__TEXT SEGMENT__
'''

The other poster will contain a photograph of the face of a selected offender and above the photograph will appear the name of the offender, the nature of the offence he has committed and the sentence he is serving. Below the picture of the offender will appear the words "If you come to Brentwood to commit crime, expect to do the time". There are the same references to the Essex police, the badge and the words "Taking a lead in making Essex safer".

5.

In support of the Scheme, a protocol has been prepared. That protocol points out the fact that the Essex police are statutory partners, among others, with the Brentwood Borough Council and the Probation Service under the Crime and Disorder Act 1998. As such they are required to consider crime and disorder reduction in all of their activities (see section 17). The protocol deals with the selection of the offender. It refers to the fact that the offender must have been convicted and sentenced to a minimum of 12 months (it was explained in argument that this meant 12 months in custody remained to be served). It also stated that offenders and their legal representatives who were selected for the Schemes would receive an official notification of this on the day that they are sentenced and given a 7 day period in which to register legal objection to their inclusion. It was intended that the offender’s selection should be approved by the Section Inspector at Brentwood and the Divisional Commander of the Harlow Division of the Essex police. It also stated that the views of relevant partners in the Scheme, including the Probation Service, Victim Support and the Community of Brentwood would be obtained and that the Probation and Social Services would have 28 days notice in which to submit a written risk assessment. The risk assessment would then be taken into account in deciding whether to use the photograph of the offender who was the subject to the assessment.

6.

Importantly it was stated that the Probation Service would carry out monitoring and an evaluation process on each offender for two months after the conclusion of the offender’s sentence and furthermore an evaluation of the Scheme to ascertain if there had been any reduction in offending as a result of the publication.

The Claimant

7.

The claimant comes from the Brentwood area (where his family still live). He is 27 years of age and has numerous convictions for offences of dishonesty and car-related crime. On 22 July 2002 he pleaded guilty to 11 offences, including burglary and theft, and asked for 18 other offences of dishonesty to be taken into consideration. He was sentenced to 3 and a half years imprisonment. He is eligible for home detention curfew on 20 October 2003 and conditional release on 18 December 2003.

8.

'''

[Saved data entries]
'''

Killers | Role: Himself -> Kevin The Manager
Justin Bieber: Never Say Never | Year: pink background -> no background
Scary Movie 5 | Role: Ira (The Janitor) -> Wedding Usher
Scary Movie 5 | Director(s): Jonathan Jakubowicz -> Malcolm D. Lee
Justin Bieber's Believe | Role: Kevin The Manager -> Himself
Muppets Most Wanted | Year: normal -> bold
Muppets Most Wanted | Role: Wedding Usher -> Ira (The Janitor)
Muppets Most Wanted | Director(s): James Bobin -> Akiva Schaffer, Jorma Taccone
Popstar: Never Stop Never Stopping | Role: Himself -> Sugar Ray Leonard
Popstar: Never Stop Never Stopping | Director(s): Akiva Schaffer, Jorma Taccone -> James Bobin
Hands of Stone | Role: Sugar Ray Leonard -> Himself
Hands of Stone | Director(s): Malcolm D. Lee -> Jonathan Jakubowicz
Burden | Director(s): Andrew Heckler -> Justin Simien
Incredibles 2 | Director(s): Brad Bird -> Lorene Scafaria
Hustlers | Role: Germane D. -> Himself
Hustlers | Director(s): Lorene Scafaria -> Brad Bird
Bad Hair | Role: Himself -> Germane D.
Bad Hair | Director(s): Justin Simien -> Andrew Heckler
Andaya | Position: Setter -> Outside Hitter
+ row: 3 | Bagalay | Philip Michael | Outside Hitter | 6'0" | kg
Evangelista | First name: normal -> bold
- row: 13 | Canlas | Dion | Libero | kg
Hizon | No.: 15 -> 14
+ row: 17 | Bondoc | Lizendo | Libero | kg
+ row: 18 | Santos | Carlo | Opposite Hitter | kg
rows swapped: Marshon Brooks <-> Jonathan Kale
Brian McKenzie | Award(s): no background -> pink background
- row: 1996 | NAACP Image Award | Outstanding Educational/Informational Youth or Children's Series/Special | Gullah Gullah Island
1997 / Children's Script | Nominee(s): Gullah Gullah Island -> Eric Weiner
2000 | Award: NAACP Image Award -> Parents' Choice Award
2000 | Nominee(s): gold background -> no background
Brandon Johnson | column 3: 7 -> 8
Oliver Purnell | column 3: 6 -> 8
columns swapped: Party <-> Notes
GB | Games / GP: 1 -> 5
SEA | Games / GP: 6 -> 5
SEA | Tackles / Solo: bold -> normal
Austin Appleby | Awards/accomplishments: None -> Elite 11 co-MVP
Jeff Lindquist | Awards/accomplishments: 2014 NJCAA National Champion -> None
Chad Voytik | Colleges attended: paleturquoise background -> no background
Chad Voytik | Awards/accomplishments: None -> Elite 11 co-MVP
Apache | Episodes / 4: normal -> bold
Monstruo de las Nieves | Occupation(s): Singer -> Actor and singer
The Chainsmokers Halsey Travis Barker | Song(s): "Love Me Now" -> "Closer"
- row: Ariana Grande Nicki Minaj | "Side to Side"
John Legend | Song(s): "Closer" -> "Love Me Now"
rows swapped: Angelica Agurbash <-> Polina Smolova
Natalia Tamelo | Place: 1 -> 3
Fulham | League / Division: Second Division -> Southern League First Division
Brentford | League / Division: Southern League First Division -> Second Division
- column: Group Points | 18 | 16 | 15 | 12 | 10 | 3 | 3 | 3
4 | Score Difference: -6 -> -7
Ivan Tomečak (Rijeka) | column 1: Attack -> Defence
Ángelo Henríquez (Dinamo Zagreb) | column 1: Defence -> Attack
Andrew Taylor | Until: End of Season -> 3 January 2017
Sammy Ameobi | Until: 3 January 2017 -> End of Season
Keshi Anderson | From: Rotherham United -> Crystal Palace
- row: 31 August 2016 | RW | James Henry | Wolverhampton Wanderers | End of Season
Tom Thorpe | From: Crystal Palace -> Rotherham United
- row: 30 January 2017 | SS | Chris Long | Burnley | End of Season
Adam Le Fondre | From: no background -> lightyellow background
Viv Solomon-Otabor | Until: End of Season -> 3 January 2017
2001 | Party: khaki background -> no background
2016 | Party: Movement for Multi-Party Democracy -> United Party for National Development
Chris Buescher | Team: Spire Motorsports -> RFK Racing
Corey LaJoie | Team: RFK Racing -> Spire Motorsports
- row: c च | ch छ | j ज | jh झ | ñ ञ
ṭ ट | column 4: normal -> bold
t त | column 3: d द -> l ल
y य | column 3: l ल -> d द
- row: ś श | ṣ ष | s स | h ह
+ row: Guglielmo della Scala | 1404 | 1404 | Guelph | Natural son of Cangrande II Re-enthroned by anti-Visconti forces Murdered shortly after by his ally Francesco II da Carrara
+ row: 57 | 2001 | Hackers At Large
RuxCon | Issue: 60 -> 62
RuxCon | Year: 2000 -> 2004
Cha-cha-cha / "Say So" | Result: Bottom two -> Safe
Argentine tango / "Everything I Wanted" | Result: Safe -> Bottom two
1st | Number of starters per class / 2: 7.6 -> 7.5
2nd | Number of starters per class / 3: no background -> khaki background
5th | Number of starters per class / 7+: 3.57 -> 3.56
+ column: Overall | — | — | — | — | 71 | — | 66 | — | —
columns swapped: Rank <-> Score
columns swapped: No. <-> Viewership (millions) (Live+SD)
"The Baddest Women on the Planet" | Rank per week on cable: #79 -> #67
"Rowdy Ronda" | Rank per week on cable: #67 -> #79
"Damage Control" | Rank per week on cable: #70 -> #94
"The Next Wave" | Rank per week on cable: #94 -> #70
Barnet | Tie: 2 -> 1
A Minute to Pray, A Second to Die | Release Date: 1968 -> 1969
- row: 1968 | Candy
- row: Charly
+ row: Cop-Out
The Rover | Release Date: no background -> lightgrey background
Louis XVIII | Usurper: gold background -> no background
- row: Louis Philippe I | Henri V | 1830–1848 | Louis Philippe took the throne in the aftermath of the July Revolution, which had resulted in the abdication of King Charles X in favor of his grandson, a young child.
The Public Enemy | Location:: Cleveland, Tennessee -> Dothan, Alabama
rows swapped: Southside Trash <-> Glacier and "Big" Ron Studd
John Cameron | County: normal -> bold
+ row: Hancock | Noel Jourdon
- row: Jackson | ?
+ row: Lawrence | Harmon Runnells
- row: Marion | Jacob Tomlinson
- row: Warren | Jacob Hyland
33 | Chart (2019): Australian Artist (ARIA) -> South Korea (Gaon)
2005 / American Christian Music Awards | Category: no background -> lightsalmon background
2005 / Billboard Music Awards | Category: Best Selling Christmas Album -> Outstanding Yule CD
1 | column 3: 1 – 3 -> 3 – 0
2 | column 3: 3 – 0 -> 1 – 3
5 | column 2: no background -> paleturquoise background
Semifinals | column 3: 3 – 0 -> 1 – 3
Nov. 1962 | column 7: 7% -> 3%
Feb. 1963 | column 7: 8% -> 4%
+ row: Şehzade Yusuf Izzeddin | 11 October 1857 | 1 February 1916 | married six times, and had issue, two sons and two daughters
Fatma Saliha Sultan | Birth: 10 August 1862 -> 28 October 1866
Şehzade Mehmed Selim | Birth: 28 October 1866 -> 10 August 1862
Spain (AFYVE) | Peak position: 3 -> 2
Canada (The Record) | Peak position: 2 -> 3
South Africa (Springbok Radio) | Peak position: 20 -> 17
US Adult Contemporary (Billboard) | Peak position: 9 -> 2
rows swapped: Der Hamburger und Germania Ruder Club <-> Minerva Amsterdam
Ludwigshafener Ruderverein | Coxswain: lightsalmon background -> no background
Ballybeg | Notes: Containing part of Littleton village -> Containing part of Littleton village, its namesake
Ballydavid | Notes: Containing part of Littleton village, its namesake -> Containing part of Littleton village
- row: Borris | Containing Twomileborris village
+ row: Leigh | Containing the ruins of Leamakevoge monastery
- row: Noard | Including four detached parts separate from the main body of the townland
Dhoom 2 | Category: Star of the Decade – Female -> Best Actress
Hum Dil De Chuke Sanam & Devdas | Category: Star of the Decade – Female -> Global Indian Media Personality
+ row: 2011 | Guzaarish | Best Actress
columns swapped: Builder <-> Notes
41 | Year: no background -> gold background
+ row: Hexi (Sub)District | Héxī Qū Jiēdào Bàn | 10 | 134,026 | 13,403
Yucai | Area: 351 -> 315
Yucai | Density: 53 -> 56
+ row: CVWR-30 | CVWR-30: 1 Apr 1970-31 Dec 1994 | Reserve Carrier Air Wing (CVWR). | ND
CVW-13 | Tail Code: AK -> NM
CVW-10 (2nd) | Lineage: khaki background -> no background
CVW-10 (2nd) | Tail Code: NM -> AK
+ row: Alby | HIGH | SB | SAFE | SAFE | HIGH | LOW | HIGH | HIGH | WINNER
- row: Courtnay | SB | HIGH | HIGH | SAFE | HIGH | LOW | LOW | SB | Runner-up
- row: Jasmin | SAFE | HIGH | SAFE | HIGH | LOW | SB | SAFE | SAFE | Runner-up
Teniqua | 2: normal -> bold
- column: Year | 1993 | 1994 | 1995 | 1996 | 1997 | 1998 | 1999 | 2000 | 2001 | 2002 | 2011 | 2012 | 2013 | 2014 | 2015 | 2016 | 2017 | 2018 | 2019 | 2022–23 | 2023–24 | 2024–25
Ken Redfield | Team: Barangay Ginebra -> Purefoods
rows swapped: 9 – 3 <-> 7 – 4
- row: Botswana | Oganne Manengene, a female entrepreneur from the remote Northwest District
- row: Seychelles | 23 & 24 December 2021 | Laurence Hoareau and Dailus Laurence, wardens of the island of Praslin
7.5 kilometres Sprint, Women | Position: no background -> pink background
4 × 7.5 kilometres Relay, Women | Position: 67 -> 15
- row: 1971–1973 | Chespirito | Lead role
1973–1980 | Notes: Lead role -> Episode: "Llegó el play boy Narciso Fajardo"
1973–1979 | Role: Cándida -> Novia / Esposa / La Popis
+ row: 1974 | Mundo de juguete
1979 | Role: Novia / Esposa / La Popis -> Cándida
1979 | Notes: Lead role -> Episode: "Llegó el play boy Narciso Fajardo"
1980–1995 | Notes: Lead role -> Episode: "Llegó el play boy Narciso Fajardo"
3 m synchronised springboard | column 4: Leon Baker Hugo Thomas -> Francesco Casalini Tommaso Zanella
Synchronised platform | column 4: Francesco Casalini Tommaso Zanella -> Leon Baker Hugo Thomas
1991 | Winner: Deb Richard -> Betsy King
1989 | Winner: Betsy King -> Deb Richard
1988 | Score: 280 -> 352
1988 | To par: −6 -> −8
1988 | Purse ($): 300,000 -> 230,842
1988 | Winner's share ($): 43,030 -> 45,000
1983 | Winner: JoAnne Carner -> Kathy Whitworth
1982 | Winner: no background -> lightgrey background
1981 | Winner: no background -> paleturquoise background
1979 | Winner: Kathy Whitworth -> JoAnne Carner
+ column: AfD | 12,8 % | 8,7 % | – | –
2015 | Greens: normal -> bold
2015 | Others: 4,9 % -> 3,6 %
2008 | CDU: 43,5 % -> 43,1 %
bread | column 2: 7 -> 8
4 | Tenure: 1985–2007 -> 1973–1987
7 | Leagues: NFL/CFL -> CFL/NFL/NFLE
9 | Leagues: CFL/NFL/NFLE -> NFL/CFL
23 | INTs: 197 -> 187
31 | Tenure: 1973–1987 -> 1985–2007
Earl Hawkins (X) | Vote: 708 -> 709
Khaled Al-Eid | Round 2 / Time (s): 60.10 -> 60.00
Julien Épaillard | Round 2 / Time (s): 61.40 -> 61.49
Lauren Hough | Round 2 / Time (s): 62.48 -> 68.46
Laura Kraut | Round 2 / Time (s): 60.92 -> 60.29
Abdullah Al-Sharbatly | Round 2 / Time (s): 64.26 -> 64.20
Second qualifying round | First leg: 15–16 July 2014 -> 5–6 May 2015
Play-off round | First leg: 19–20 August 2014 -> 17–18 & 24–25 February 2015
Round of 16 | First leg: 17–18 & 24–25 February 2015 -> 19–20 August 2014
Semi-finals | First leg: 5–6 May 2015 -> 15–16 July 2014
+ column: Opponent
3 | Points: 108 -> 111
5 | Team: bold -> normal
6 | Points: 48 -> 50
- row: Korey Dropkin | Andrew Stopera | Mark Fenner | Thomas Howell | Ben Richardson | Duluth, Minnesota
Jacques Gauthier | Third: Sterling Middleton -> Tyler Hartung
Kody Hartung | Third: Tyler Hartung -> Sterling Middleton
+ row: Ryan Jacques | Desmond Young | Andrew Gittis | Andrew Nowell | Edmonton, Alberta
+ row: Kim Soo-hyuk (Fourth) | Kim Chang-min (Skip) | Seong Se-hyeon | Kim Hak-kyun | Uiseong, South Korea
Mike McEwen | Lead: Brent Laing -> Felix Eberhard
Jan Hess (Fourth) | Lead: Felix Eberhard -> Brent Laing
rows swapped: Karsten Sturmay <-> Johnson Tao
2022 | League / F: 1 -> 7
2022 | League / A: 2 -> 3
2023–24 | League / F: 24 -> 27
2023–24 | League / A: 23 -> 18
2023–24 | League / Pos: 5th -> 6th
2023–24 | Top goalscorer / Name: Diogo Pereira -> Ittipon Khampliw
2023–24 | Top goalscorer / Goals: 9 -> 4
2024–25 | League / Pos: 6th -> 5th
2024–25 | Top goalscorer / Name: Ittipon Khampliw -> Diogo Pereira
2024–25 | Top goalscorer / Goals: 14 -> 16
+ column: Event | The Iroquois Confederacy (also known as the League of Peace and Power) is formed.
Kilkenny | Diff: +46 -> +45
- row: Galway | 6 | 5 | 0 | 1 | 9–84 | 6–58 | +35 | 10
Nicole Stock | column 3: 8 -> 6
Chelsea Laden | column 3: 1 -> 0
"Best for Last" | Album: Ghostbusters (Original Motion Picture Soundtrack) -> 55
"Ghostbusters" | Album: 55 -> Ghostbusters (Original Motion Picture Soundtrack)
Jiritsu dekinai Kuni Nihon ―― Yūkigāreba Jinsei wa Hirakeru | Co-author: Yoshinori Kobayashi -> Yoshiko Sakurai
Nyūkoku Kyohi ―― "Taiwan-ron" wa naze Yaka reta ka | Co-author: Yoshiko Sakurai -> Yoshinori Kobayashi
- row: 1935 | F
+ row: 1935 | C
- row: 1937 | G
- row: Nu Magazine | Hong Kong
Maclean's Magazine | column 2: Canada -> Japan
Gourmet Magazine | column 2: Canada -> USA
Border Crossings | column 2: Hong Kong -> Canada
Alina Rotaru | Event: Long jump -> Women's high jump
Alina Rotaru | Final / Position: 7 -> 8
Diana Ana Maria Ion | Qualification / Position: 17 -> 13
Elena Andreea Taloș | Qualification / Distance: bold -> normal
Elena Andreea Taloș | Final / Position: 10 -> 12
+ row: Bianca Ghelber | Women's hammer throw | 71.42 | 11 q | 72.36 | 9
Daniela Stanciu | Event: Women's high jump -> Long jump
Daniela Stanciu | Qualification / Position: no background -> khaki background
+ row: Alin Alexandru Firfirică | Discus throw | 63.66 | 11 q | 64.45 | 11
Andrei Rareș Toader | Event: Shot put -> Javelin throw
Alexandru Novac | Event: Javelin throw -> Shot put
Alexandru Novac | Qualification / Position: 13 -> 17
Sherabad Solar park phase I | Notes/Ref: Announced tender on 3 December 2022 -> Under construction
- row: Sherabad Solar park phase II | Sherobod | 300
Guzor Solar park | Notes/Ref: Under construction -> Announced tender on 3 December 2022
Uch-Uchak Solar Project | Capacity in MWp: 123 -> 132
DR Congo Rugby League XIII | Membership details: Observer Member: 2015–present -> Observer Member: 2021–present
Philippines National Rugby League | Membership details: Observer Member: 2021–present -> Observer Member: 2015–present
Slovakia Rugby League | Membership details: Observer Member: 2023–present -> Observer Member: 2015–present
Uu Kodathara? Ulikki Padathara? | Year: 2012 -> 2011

'''

__SET OF TASKS__
a) Reproduce the part of the Brentwood scheme text starting with "Importantly it was" and going on through "of the publication.".
b) According to the Brentwood scheme text, how many days' notice would the Probation and Social Services have to submit a written risk assessment?
c) Pick up the Brentwood scheme text from where it stops and carry it on.

__REPLIES__
a)
Importantly it was stated that the Probation Service would carry out monitoring and an evaluation process on each offender for two months after the conclusion of the offender’s sentence and furthermore an evaluation of the Scheme to ascertain if there had been any reduction in offending as a result of the publication.

b) 28 days

c)
In November 2002 Sergeant Quinnell thought that the claimant might be a suitable candidate to be the first individual who was the subject of the Scheme. He was aware that the claimant was due to appear before a court to answer charges of further offences. He therefore wrote to the Probation Service and the Essex Social Services inviting them to provide a relevant risk assessment. The Essex Social Services responded by a letter dated 11 December 2002 saying that there was nothing of relevance known in relation to the claimant. The Chief Probation Officer replied by letter dated 6 December 2002 and provided a detailed risk assessment in relation to the claimant which stated:

"It is known that the offender’s parents live in the area. There is a risk of associating the name and address of the offender with his parents and consequently the possibility of a public backlash against his parents. There is a similar associated risk to Gary Ellis’s partner, last known to be called Mrs Ellis. It is also known that the offender has a five-year old daughter. There is a risk of emotional harm to the child if any public association were to be made between the name of the offender and the child, her friends and associates. The response also indicated there was a strong risk of the offender being homeless on release and associated risk to personal health."

9.

As to "risk of further reoffending" the view of the Probation Service was:

"The risk of homelessness is likely to be made worse by publicly naming the offender. In consequence the risk of reoffending and associated risk of harm to the public and potential for non-compliance with post-sentence supervision is likely to be increased by inclusion in the Essex police naming scheme."

10.

The conclusion of the Probation Service was:

"If Gary Ellis were to be made subject to the Essex police naming scheme, this is likely to make worse the risk of homelessness, drug misuse, reoffending, non-compliance on licence and is likely to increase the risk of harm to the public. If named there is also the distinct possibility of some collateral harm to the parents of Gary Ellis, his ex-partner and his daughter."

11.

The views of the Probation Service were then considered both by Sergeant Quinnell and the Deputy Divisional Commander of the Harlow division of the Essex police, Superintendent Coltman. So far as Ellis himself was concerned, it was noted that there was no history of self-harm or mental health problems. It was pointed out that information as to Gary Ellis and his conviction had already been printed in a local newspaper and there had been no reported problems with the family or friends. It was felt that because of his previous convictions and history there was little risk of the Scheme adversely affecting his conduct. Furthermore, it had been indicated at court that he was intending to relocate outside the Essex area. As to his former partner and daughter, they had taken new names so it was considered they would not suffer harm as a result of the publicity.

12.

We refer to the possible adverse consequences of the selection of the claimant as a candidate for the Scheme and the way in which the police conducted a risk assessment because they demonstrate clearly that, if the Scheme is to proceed, a great deal of care and thought would be required of the police before an offender became the subject of publicity under the Scheme. The Scheme could clearly have adverse consequences although in the case of the claimant it was the opinion of the police that this would not happen. However, the personal circumstances of the claimant are now only the background against which the outcome of these proceedings has to be considered, since the police accept that the claimant should now only be a candidate who is used for the purposes of the Scheme after a full reappraisal. Because of this the court is being asked to pronounce on the lawfulness of the Scheme as a matter of principle rather than in relation to the personal case of the claimant. Whether it is appropriate for us to grant relief in these circumstances is a matter which we will consider later.

The Response of Other Agencies to the Scheme

13.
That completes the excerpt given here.